Tandis que le Saint Prophète se préoccupait d’exprimer sa gratitude à Dieu et de faire ses dévotions à la Ka’ba, et pendant qu’il parlait aux mecquois et leur accordait le pardon, oubliant le passé, des doutes germèrent dans l’esprit des Ansãr, les musulmans médinois. Certains d’entre eux étaient indisposés par les scènes de retrouvailles dont ils venaient d’être témoins au retour des musulmans mecquois à La Mecque. Le Saint Prophète allait-il se séparer d’eux, ses amis dans l’adversité, qui avaient donné à l’Islam son premier foyer ? Allait-il s’installer à La Mecque, la ville dont il avait dû fuir pour sauver sa vie ? De telles craintes semblaient justifiées maintenant que La Mecque avait été conquise et que sa propre tribu avait embrassé l’Islam. Alors, Dieu informa le Prophète de ce doutes des Ansãr. Il leva la tête, regarda les ‘Ansãr et dit : « Vous semblez croire que Mohammad est troublé par l’amour pour sa ville et par les liens qui le lient à sa tribu. » - « C’est vrai, » dirent les Ansãr, « nous y avons pensé ;» - « Savez-vous qui je suis ?» dit-il, ‘1e suis un serviteur de Dieu et Son messager. Comment pourrais-je vous abandonner? Vous m’avez soutenu, vous avez sacrifié vos vies quand la religion de Dieu n’avait pas d’aide en ce monde. Comment pourrais-je vous abandonner et m’installer ailleurs ? Non, Ansãr, ceci est impossible. J’ai quitté La Mecque pour l’amour de Dieu et je ne puis y retourner. Je vivrai et je mourrai parmi vous. »

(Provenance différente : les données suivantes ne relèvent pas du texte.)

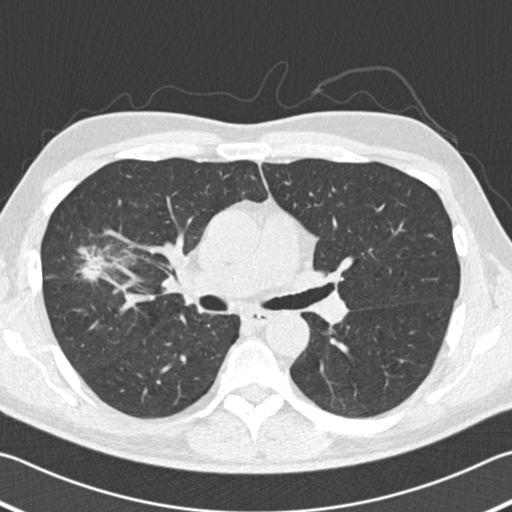
Low-dose screening chest CT, one axial slice. Reconstruction kernel B30f. Lung window (W 1500 / L -600 HU). 512 × 512 image matrix, field of view 344 × 344 mm.
Annotated regions visible in this slice (outlined manually by an expert reader):
- lesion 1 (tumor, upper lobe of right lung): bounding box (x1, y1, x2, y2) in pixels: (77, 246, 126, 280)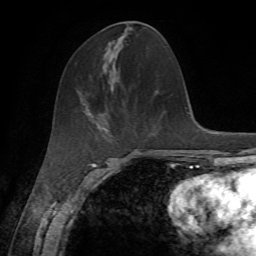
Breast MRI, one axial slice. Position 22 of 72 along the scan axis. Cropped to one breast. Dynamic contrast-enhanced series, time point 2 of 7 at this slice position (early post-contrast). 1.5 T. TE 4.3 ms, TR 8.7 ms. 2.2 mm slice thickness. 256 × 256 image matrix, field of view 180 × 180 mm. Female patient.
Annotated regions visible in this slice (semi-automatically segmented with operator editing):
- enhancing-tissue mask used for the functional tumour volume (all voxels passing the contrast-enhancement thresholds inside the analysis volume; usually the tumour): box from (x=104, y=113) to (x=109, y=131) px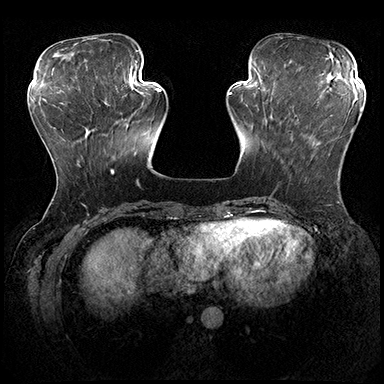
Breast MRI (dynamic contrast-enhanced), one axial slice; position 62 of 200 along the scan axis; dynamic contrast-enhanced series, time point 2 of 8 at this slice position (early post-contrast); 3 T; TE 2.3 ms, TR 4.4 ms; 1 mm slice thickness; 384 × 384 image matrix, field of view 360 × 360 mm. Female patient.
Outlined on this slice (semi-automatically segmented with operator editing):
- enhancing-tissue mask used for the functional tumour volume (all voxels passing the contrast-enhancement thresholds inside the analysis volume; usually the tumour): bounding box [x1, y1, x2, y2] px = [291, 127, 354, 141]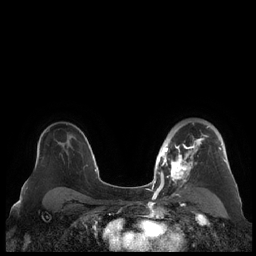
Breast MRI (dynamic contrast-enhanced), one axial slice. Position 148 of 248 along the scan axis. Dynamic contrast-enhanced series, time point 2 of 7 at this slice position (early post-contrast). 1.5 T. TE 1.9 ms, TR 4.1 ms. 256 × 256 image matrix, field of view 340 × 340 mm. Female patient.
Structures marked on this image (semi-automatic segmentation, software-assisted and operator-edited):
- enhancing-tissue mask used for the functional tumour volume (all voxels passing the contrast-enhancement thresholds inside the analysis volume; usually the tumour): bounding box <159,122,227,190> (left, top, right, bottom; pixels)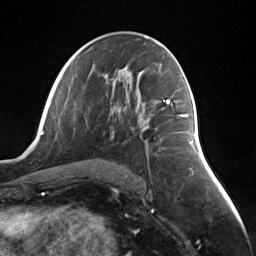
Breast MRI (dynamic contrast-enhanced), one axial slice; position 71 of 124 along the scan axis; cropped to one breast; dynamic contrast-enhanced series, time point 2 of 7 at this slice position (early post-contrast); 3 T; TE 1.8 ms, TR 4.7 ms; 256 × 256 image matrix, field of view 150 × 150 mm. Female patient.
Outlined on this slice (semi-automatic segmentation, software-assisted and operator-edited):
- enhancing-tissue mask used for the functional tumour volume (all voxels passing the contrast-enhancement thresholds inside the analysis volume; usually the tumour): box from (x=168, y=103) to (x=187, y=117) px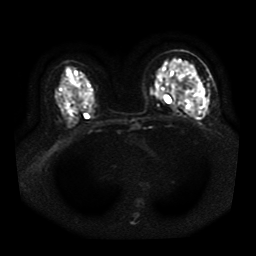
Breast MRI, one axial slice; slice 23 of 41 in the series (ordered by position); diffusion-weighted series; image 2 of 4 stored at this slice position (different b-values; order by instance number); 1.5 T; 5 mm slice thickness; 256 × 256 image matrix. Female patient.
Structures marked on this image (expert manual segmentation):
- tumour on diffusion-weighted imaging: box from (x=193, y=89) to (x=203, y=104) px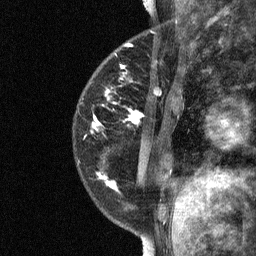
Breast MRI (dynamic contrast-enhanced), one sagittal slice. Dynamic contrast-enhanced study with each time point stored as its own series, time point 2 of 3 at this slice position (early post-contrast, ordered by acquisition time). 1.5 T. TE 4.8 ms, TR 27 ms. 2 mm slice thickness. 256 × 256 image matrix. Patient: female, 34 years. Case-level facts recorded for this patient, not image findings: setting: breast cancer imaged before/during neoadjuvant chemotherapy; receptor status: HR-positive, HER2-negative.
Outlined on this slice (semi-automatic segmentation, software-assisted and operator-edited):
- analysis volume of interest (the breast-tissue region the enhancement analysis was run in; not a lesion): bounding box (x1, y1, x2, y2) in pixels: (78, 44, 181, 191)
- tumour enhancement mask (voxels above the 90 % enhancement threshold inside the analysis volume of interest): (94, 90, 143, 188)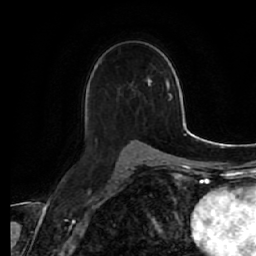
Breast MRI (dynamic contrast-enhanced), one axial slice; slice 34 of 64 in the series (ordered by position); cropped to one breast; dynamic contrast-enhanced series, time point 2 of 7 at this slice position (early post-contrast); 1.5 T; TE 2.5 ms, TR 5.4 ms; 256 × 256 image matrix. Female patient.
Outlined on this slice (semi-automatically segmented with operator editing):
- enhancing-tissue mask used for the functional tumour volume (all voxels passing the contrast-enhancement thresholds inside the analysis volume; usually the tumour): bounding box (x1, y1, x2, y2) in pixels: (93, 61, 141, 143)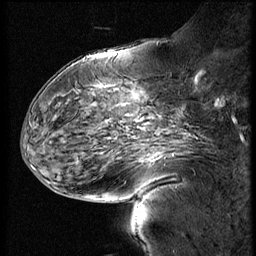
Breast MRI (dynamic contrast-enhanced), one sagittal slice; position 24 of 60 along the scan axis; 4 images stored at this slice position (order not interpretable as contrast timing); 1.5 T; TE 4.2 ms, TR 9 ms; 2.5 mm slice thickness; 256 × 256 image matrix, field of view 180 × 180 mm. Female patient, age 56 years. From the clinical record (not read from this slice): setting: breast cancer imaged before/during neoadjuvant chemotherapy; receptor status: HER2-positive.
Outlined on this slice (semi-automatically segmented with operator editing):
- analysis volume of interest (the breast-tissue region the enhancement analysis was run in; not a lesion): bounding box <110,138,192,201> (left, top, right, bottom; pixels)
- tumour enhancement mask (voxels above the 140 % enhancement threshold inside the analysis volume of interest): <152,160,155,162>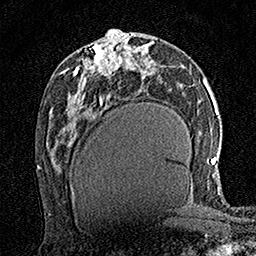
Breast MRI (dynamic contrast-enhanced), one axial slice. Slice 75 of 160 in the series (ordered by position). Cropped to one breast. Dynamic contrast-enhanced series, time point 2 of 7 at this slice position (early post-contrast). 1.5 T. TE 3.5 ms, TR 7.2 ms. 1 mm slice thickness. 256 × 256 image matrix, field of view 165 × 165 mm. Female patient.
Outlined on this slice (semi-automatic segmentation, software-assisted and operator-edited):
- enhancing-tissue mask used for the functional tumour volume (all voxels passing the contrast-enhancement thresholds inside the analysis volume; usually the tumour): bounding box (x1, y1, x2, y2) in pixels: (97, 35, 122, 76)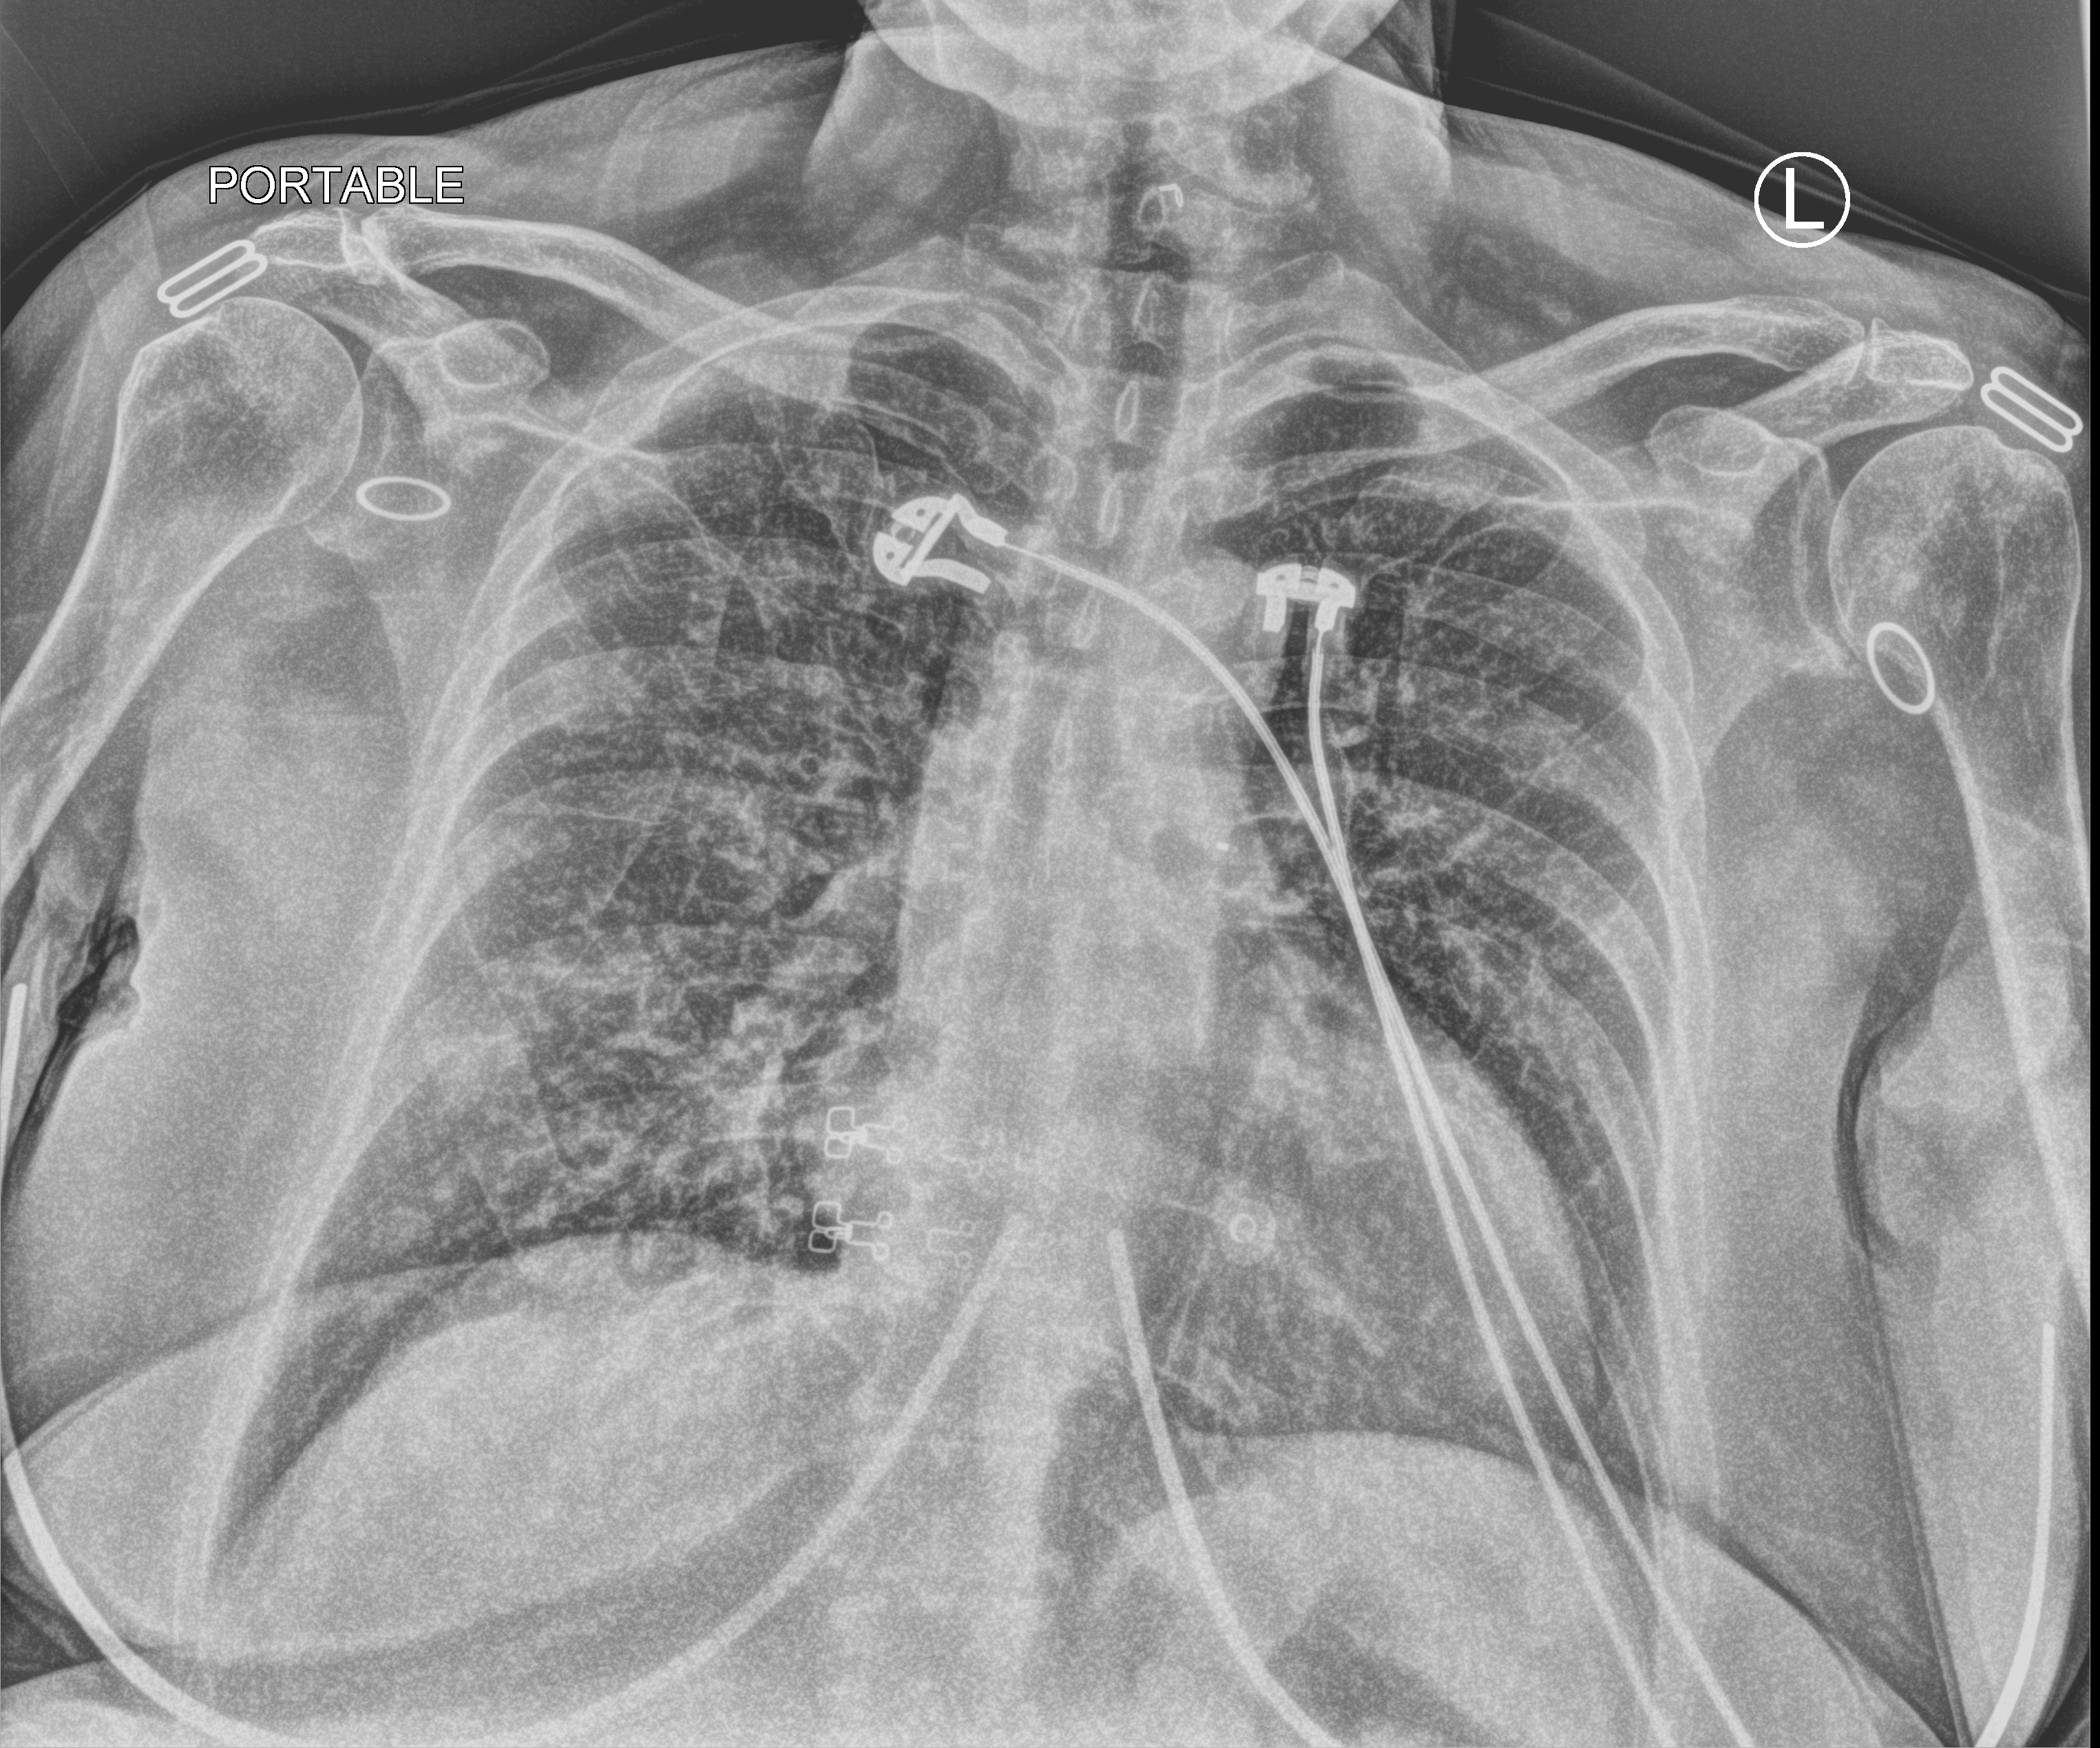
Portable chest radiograph. Female patient hospitalised with COVID-19, age 60–74 years.
From the hospital-stay record, not from the radiograph (when in the stay this image was taken is not recorded): mechanically ventilated during this hospital stay: no.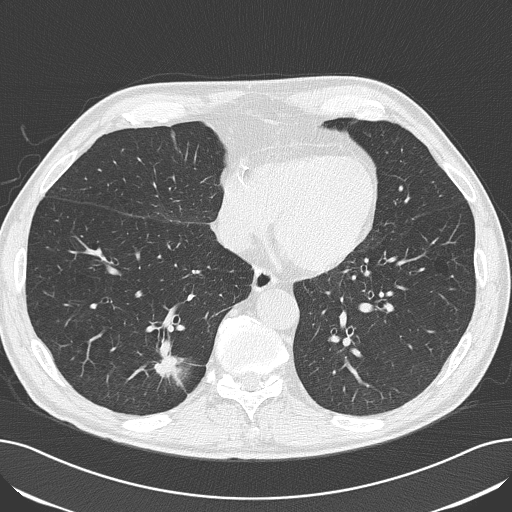
Low-dose screening chest CT, one axial slice; slice 60 of 182 in the series (ordered by position); 120 kVp; lung window (W 1500 / L -600 HU); 512 × 512 image matrix.
Structures marked on this image (manually delineated by an expert):
- lesion 1 (tumor, lower lobe of right lung): bounding box (x1, y1, x2, y2) in pixels: (154, 356, 181, 381)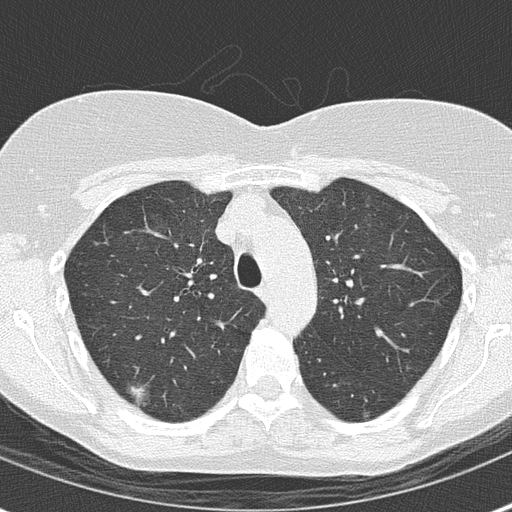
Axial slice from a low-dose chest CT screening exam. Baseline screening round. Lung window (W 1500 / L -600 HU). 2 mm slice thickness. 120 kVp. Slice 43 of 147 in the series. Female, age 56 years at enrolment.
Lesion marked by an expert reader, box from (x=111, y=364) to (x=161, y=416) px. The screening reader recorded 2 non-calcified nodules or masses ≥4 mm on this exam; which of them this box marks is not recorded. Later outcome: lung cancer diagnosed 457 days after this screen — bronchiolo-alveolar adenocarcinoma, NOS, right upper lobe, well differentiated (G1), stage IA (AJCC 6th edition), 15 mm at pathology.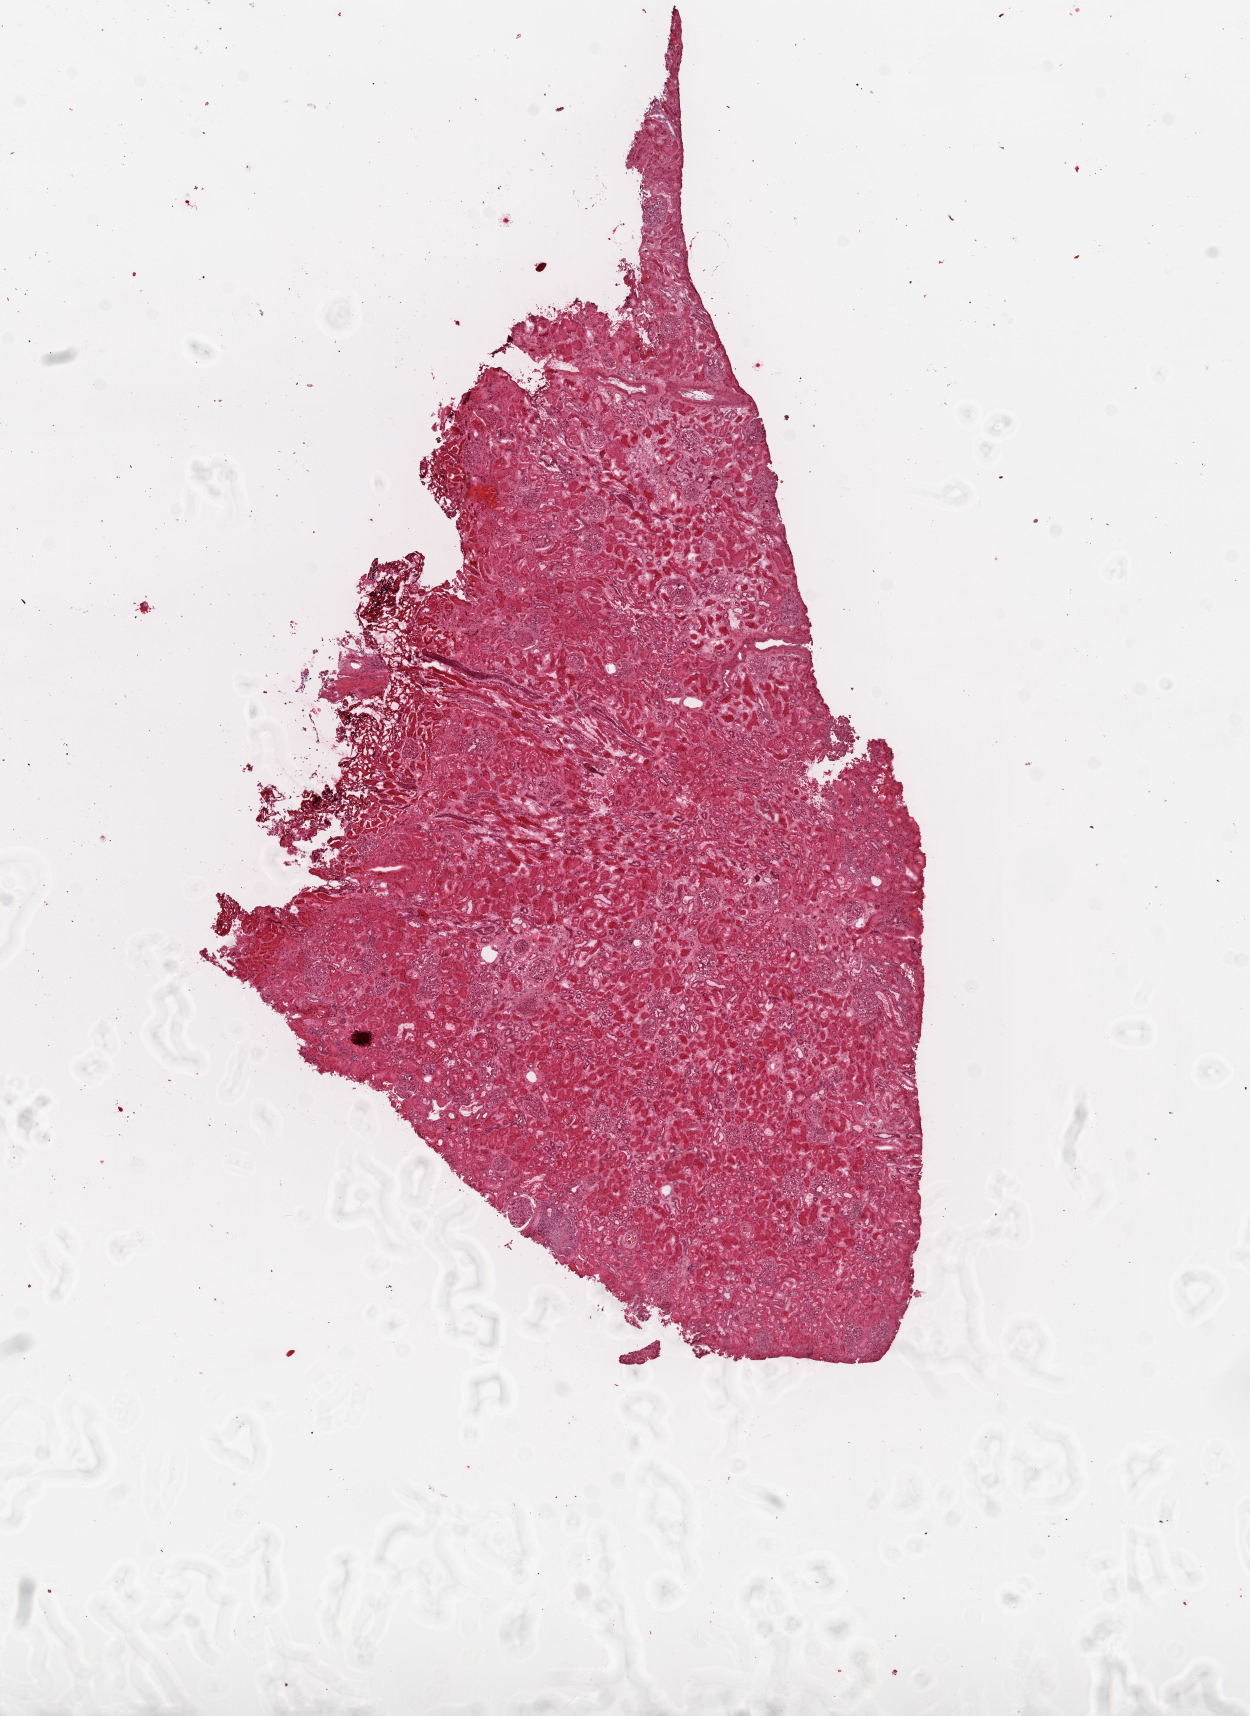
H&E whole-slide image, low-resolution overview of the scanned area, about 10.0 x 13.8 mm (from a 20x scan); frozen section; kidney, solid tissue normal (non-tumour tissue) sample. Patient: male, age at initial diagnosis 52 years.
• this section: solid tissue normal (non-tumour) sample from the same patient
• patient diagnosis: Clear cell adenocarcinoma, NOS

Les Ansãr furent touchés par cette insigne expression d’amour et de loyauté. Ils regrettèrent d’avoir manqué de confiance en Dieu et dans Son Prophète; ils pleurèrent et demandèrent leur pardon. Ils expliquèrent qu’ils n’auraient pas trouvé de paix si le Saint Prophète avait quitté leur ville pour aller ailleurs. Il leur répondit que leur crainte était compréhensible et que, après leur explication, Dieu et Son Prophète. étaient satisfaits de leur innocence et convaincus de leur sincérité et de leur loyauté.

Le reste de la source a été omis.